DATA FOR REVIEW START

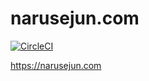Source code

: # narusejun.com

[![CircleCI](https://circleci.com/gh/kaz/narusejun.com.svg?style=svg)](https://circleci.com/gh/kaz/narusejun.com)

<https://narusejun.com>
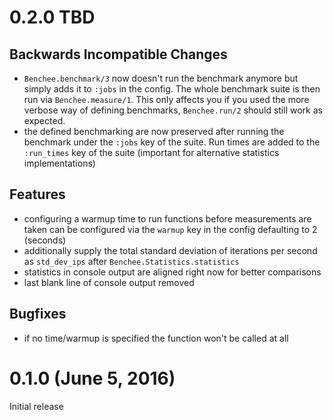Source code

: # 0.2.0 TBD

## Backwards Incompatible Changes

* `Benchee.benchmark/3` now doesn't run the benchmark anymore but simply adds it to `:jobs` in the config. The whole benchmark suite is then run via `Benchee.measure/1`. This only affects you if you used the more verbose way of defining benchmarks, `Benchee.run/2` should still work as expected.
* the defined benchmarking are now preserved after running the benchmark under the `:jobs` key of the suite. Run times are added to the `:run_times` key of the suite (important for alternative statistics implementations)

## Features

* configuring a warmup time to run functions before measurements are taken can be configured via the `warmup` key in the config defaulting to 2 (seconds)
* additionally supply the total standard deviation of iterations per second as `std_dev_ips` after `Benchee.Statistics.statistics`
* statistics in console output are aligned right now for better comparisons
* last blank line of console output removed

## Bugfixes

* if no time/warmup is specified the function won't be called at all

# 0.1.0 (June 5, 2016)

Initial release
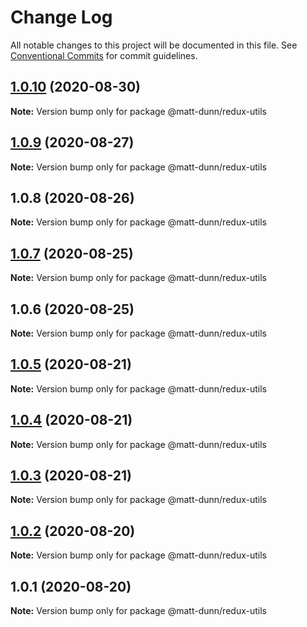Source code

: # Change Log

All notable changes to this project will be documented in this file.
See [Conventional Commits](https://conventionalcommits.org) for commit guidelines.

## [1.0.10](https://github.com/matt-dunn/packages/compare/@matt-dunn/redux-utils@1.0.9...@matt-dunn/redux-utils@1.0.10) (2020-08-30)

**Note:** Version bump only for package @matt-dunn/redux-utils





## [1.0.9](https://github.com/matt-dunn/packages/compare/@matt-dunn/redux-utils@1.0.8...@matt-dunn/redux-utils@1.0.9) (2020-08-27)

**Note:** Version bump only for package @matt-dunn/redux-utils





## 1.0.8 (2020-08-26)

**Note:** Version bump only for package @matt-dunn/redux-utils





## [1.0.7](https://github.com/matt-dunn/packages/compare/@matt-dunn/redux-utils@1.0.6...@matt-dunn/redux-utils@1.0.7) (2020-08-25)

**Note:** Version bump only for package @matt-dunn/redux-utils





## 1.0.6 (2020-08-25)

**Note:** Version bump only for package @matt-dunn/redux-utils





## [1.0.5](https://github.com/matt-dunn/packages/compare/@matt-dunn/redux-utils@1.0.4...@matt-dunn/redux-utils@1.0.5) (2020-08-21)

**Note:** Version bump only for package @matt-dunn/redux-utils





## [1.0.4](https://github.com/matt-dunn/packages/compare/@matt-dunn/redux-utils@1.0.3...@matt-dunn/redux-utils@1.0.4) (2020-08-21)

**Note:** Version bump only for package @matt-dunn/redux-utils





## [1.0.3](https://github.com/matt-dunn/packages/compare/@matt-dunn/redux-utils@1.0.2...@matt-dunn/redux-utils@1.0.3) (2020-08-21)

**Note:** Version bump only for package @matt-dunn/redux-utils





## [1.0.2](https://github.com/matt-dunn/packages/compare/@matt-dunn/redux-utils@1.0.1...@matt-dunn/redux-utils@1.0.2) (2020-08-20)

**Note:** Version bump only for package @matt-dunn/redux-utils





## 1.0.1 (2020-08-20)

**Note:** Version bump only for package @matt-dunn/redux-utils
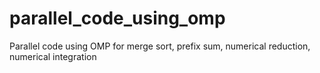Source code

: # parallel_code_using_omp
Parallel code using OMP for merge sort, prefix sum, numerical reduction, numerical integration
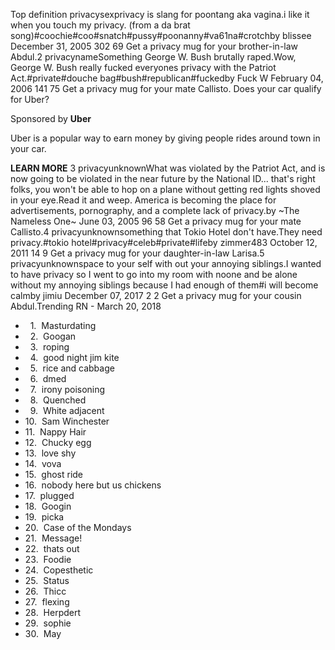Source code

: Top definition privacysexprivacy is slang for poontang aka vagina.i like it when you touch my privacy. (from a da brat song)#coochie#coo#snatch#pussy#poonanny#va61na#crotchby blissee December 31, 2005 302 69 Get a privacy mug for your brother-in-law Abdul.2 privacynameSomething George W. Bush brutally raped.Wow, George W. Bush really fucked everyones privacy with the Patriot Act.#private#douche bag#bush#republican#fuckedby Fuck W February 04, 2006 141 75 Get a privacy mug for your mate Callisto. Does your car qualify for Uber?

Sponsored by **Uber**

Uber is a popular way to earn money by giving people rides around town in your car.

**LEARN MORE** 3 privacyunknownWhat was violated by the Patriot Act, and is now going to be violated in the near future by the National ID... that's right folks, you won't be able to hop on a plane without getting red lights shoved in your eye.Read it and weep. America is becoming the place for advertisements, pornography, and a complete lack of privacy.by ~The Nameless One~ June 03, 2005 96 58 Get a privacy mug for your mate Callisto.4 privacyunknownsomething that Tokio Hotel don't have.They need privacy.#tokio hotel#privacy#celeb#private#lifeby zimmer483 October 12, 2011 14 9 Get a privacy mug for your daughter-in-law Larisa.5 privacyunknownspace to your self with out your annoying siblings.I wanted to have privacy so I went to go into my room with noone and be alone without my annoying siblings because I had enough of them#i will become calmby jimiu December 07, 2017 2 2 Get a privacy mug for your cousin Abdul.Trending RN - March 20, 2018

*     1.  Masturdating
*     2.  Googan
*     3.  roping
*     4.  good night jim kite
*     5.  rice and cabbage
*     6.  dmed
*     7.  irony poisoning
*     8.  Quenched
*     9.  White adjacent
*   10.  Sam Winchester
*   11.  Nappy Hair
*   12.  Chucky egg
*   13.  love shy
*   14.  vova
*   15.  ghost ride
*   16.  nobody here but us chickens
*   17.  plugged
*   18.  Googin
*   19.  picka
*   20.  Case of the Mondays
*   21.  Message!
*   22.  thats out
*   23.  Foodie
*   24.  Copesthetic
*   25.  Status
*   26.  Thicc
*   27.  flexing
*   28.  Herpdert
*   29.  sophie
*   30.  May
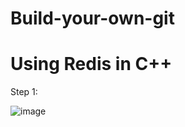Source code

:# Build-your-own-git

#  Using Redis in C++

Step 1: 

![image](https://github.com/user-attachments/assets/828b22ac-c4d6-4265-a546-c18448b89c9d)
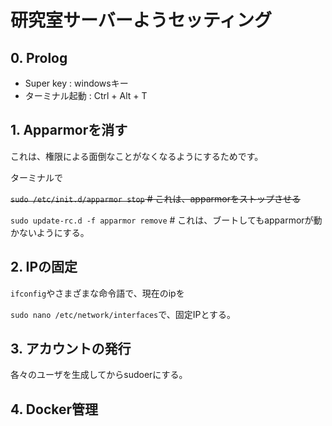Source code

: # 研究室サーバーようセッティング

## 0. Prolog

- Super key : windowsキー
- ターミナル起動 : Ctrl + Alt + T

## 1. Apparmorを消す

これは、権限による面倒なことがなくなるようにするためです。

ターミナルで

~~`sudo /etc/init.d/apparmor stop` # これは、apparmorをストップさせる~~

`sudo update-rc.d -f apparmor remove` # これは、ブートしてもapparmorが動かないようにする。

## 2. IPの固定

`ifconfig`やさまざまな命令語で、現在のipを

`sudo nano /etc/network/interfaces`で、固定IPとする。

## 3. アカウントの発行

各々のユーザを生成してからsudoerにする。

## 4. Docker管理
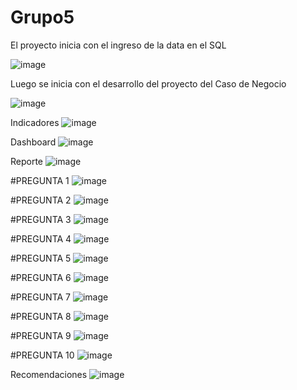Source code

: # Grupo5


El proyecto inicia con el ingreso de la data en el SQL

![image](https://github.com/user-attachments/assets/6c3dc36a-0942-4b30-9f3f-775ceb30dc0e)

Luego se inicia con el desarrollo del proyecto del Caso de Negocio

![image](https://github.com/user-attachments/assets/b91f3425-8a62-4b4b-8288-f47e7e56b0c0)

Indicadores
![image](https://github.com/user-attachments/assets/1076cf88-abe5-4c10-8430-4e9c09682336)

Dashboard
![image](https://github.com/user-attachments/assets/47bc2349-9fa1-4bf9-91d2-c24b87093a30)

Reporte
![image](https://github.com/user-attachments/assets/7742715c-ee07-412f-89a3-2dd6853abc16)

#PREGUNTA 1
![image](https://github.com/user-attachments/assets/a490e3ba-2364-4b35-b3f9-3f57a77e3d54)

#PREGUNTA 2
![image](https://github.com/user-attachments/assets/1bcc1069-a1db-4d60-989f-c034d9ff185c)

#PREGUNTA 3
![image](https://github.com/user-attachments/assets/57d66490-f347-4423-ab07-8aaff3817bf2)

#PREGUNTA 4
![image](https://github.com/user-attachments/assets/d3849f4b-021e-4984-9ffc-6759bb6778f5)

#PREGUNTA 5
![image](https://github.com/user-attachments/assets/14d002c1-04d4-4463-a7ab-4844c3aa92cf)

#PREGUNTA 6
![image](https://github.com/user-attachments/assets/18841387-42d9-41d4-910b-8bd7871380cf)

#PREGUNTA 7
![image](https://github.com/user-attachments/assets/7d68956e-8b6b-49a8-88e2-dee32100b7b9)

#PREGUNTA 8
![image](https://github.com/user-attachments/assets/5bf440f1-c26d-4afa-ac9c-5ad011da8b68)

#PREGUNTA 9
![image](https://github.com/user-attachments/assets/73bd49f2-6141-4946-841b-13607542fbde)

#PREGUNTA 10
![image](https://github.com/user-attachments/assets/be55db7f-a519-41bc-9e0f-d7d03aaa2626)

Recomendaciones
![image](https://github.com/user-attachments/assets/ac59a998-6500-4128-95b2-5fd6eb9a254b)

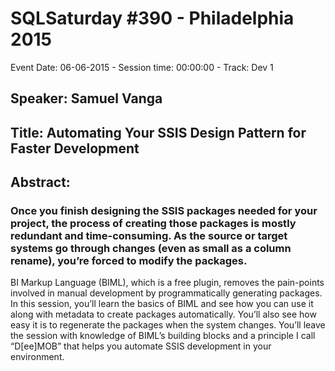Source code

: # SQLSaturday #390 - Philadelphia 2015
Event Date: 06-06-2015 - Session time: 00:00:00 - Track: Dev 1
## Speaker: Samuel Vanga
## Title: Automating Your SSIS Design Pattern for Faster Development
## Abstract:
### Once you finish designing the SSIS packages needed for your project, the process of creating those packages is mostly redundant and time-consuming. As the source or target systems go through changes (even as small as a column rename), you’re forced to modify the packages.

BI Markup Language (BIML), which is a free plugin, removes the pain-points involved in manual development by programmatically generating packages. In this session, you’ll learn the basics of BIML and see how you can use it along with metadata to create packages automatically. You’ll also see how easy it is to regenerate the packages when the system changes. You’ll leave the session with knowledge of BIML’s building blocks and a principle I call “D[ee]MOB” that helps you automate SSIS development in your environment.
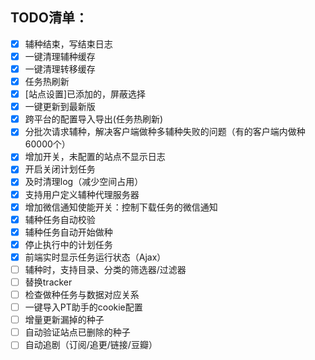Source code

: ## TODO清单：

- [x] 辅种结束，写结束日志
- [x] 一键清理辅种缓存
- [x] 一键清理转移缓存
- [x] 任务热刷新
- [x] [站点设置]已添加的，屏蔽选择
- [x] 一键更新到最新版
- [x] 跨平台的配置导入导出(任务热刷新)
- [x] 分批次请求辅种，解决客户端做种多辅种失败的问题（有的客户端内做种60000个）
- [x] 增加开关，未配置的站点不显示日志
- [x] 开启关闭计划任务
- [x] 及时清理log（减少空间占用）
- [x] 支持用户定义辅种代理服务器
- [x] 增加微信通知使能开关：控制下载任务的微信通知
- [x] 辅种任务自动校验
- [x] 辅种任务自动开始做种
- [x] 停止执行中的计划任务
- [x] 前端实时显示任务运行状态（Ajax）
- [ ] 辅种时，支持目录、分类的筛选器/过滤器
- [ ] 替换tracker
- [ ] 检查做种任务与数据对应关系
- [ ] 一键导入PT助手的cookie配置
- [ ] 增量更新漏掉的种子 
- [ ] 自动验证站点已删除的种子
- [ ] 自动追剧（订阅/追更/链接/豆瓣）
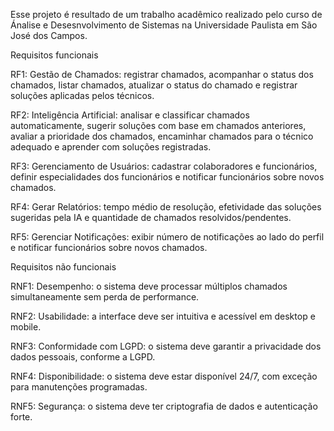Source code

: Esse projeto é resultado de um trabalho acadêmico realizado pelo curso de Ánalise e Desesnvolvimento de Sistemas na Universidade Paulista em São José dos Campos.

Requisitos funcionais

RF1: Gestão de Chamados: registrar chamados, acompanhar o status dos chamados, listar chamados, atualizar o status do chamado e registrar soluções aplicadas pelos técnicos.

RF2: Inteligência Artificial: analisar e classificar chamados automaticamente, sugerir soluções com base em chamados anteriores, avaliar a prioridade dos chamados, encaminhar chamados para o técnico adequado e aprender com soluções registradas.

RF3: Gerenciamento de Usuários: cadastrar colaboradores e funcionários, definir especialidades dos funcionários e notificar funcionários sobre novos chamados.

RF4: Gerar Relatórios: tempo médio de resolução, efetividade das soluções sugeridas pela IA e quantidade de chamados resolvidos/pendentes.

RF5: Gerenciar Notificações: exibir número de notificações ao lado do perfil e notificar funcionários sobre novos chamados.

Requisitos não funcionais

RNF1: Desempenho: o sistema deve processar múltiplos chamados simultaneamente sem perda de performance.

RNF2: Usabilidade: a interface deve ser intuitiva e acessível em desktop e mobile.

RNF3: Conformidade com LGPD: o sistema deve garantir a privacidade dos dados pessoais, conforme a LGPD.

RNF4: Disponibilidade: o sistema deve estar disponível 24/7, com exceção para manutenções programadas.

RNF5: Segurança: o sistema deve ter criptografia de dados e autenticação forte.
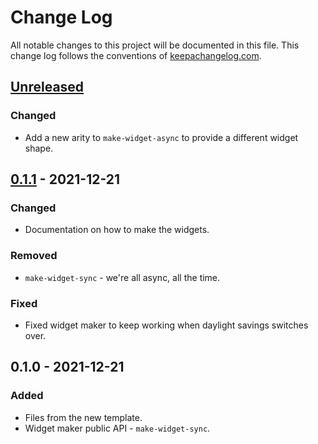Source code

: # Change Log
All notable changes to this project will be documented in this file. This change log follows the conventions of [keepachangelog.com](http://keepachangelog.com/).

## [Unreleased]
### Changed
- Add a new arity to `make-widget-async` to provide a different widget shape.

## [0.1.1] - 2021-12-21
### Changed
- Documentation on how to make the widgets.

### Removed
- `make-widget-sync` - we're all async, all the time.

### Fixed
- Fixed widget maker to keep working when daylight savings switches over.

## 0.1.0 - 2021-12-21
### Added
- Files from the new template.
- Widget maker public API - `make-widget-sync`.

[Unreleased]: https://sourcehost.site/your-name/braveclojure-noob/compare/0.1.1...HEAD
[0.1.1]: https://sourcehost.site/your-name/braveclojure-noob/compare/0.1.0...0.1.1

DATA FOR REVIEW END

Pictures excluded, repeat the records exactly from their opening line through the line containing "for better comparisons".

Source code

: # narusejun.com

[![CircleCI](https://circleci.com/gh/kaz/narusejun.com.svg?style=svg)](https://circleci.com/gh/kaz/narusejun.com)

<https://narusejun.com>
Source code

: # 0.2.0 TBD

## Backwards Incompatible Changes

* `Benchee.benchmark/3` now doesn't run the benchmark anymore but simply adds it to `:jobs` in the config. The whole benchmark suite is then run via `Benchee.measure/1`. This only affects you if you used the more verbose way of defining benchmarks, `Benchee.run/2` should still work as expected.
* the defined benchmarking are now preserved after running the benchmark under the `:jobs` key of the suite. Run times are added to the `:run_times` key of the suite (important for alternative statistics implementations)

## Features

* configuring a warmup time to run functions before measurements are taken can be configured via the `warmup` key in the config defaulting to 2 (seconds)
* additionally supply the total standard deviation of iterations per second as `std_dev_ips` after `Benchee.Statistics.statistics`
* statistics in console output are aligned right now for better comparisons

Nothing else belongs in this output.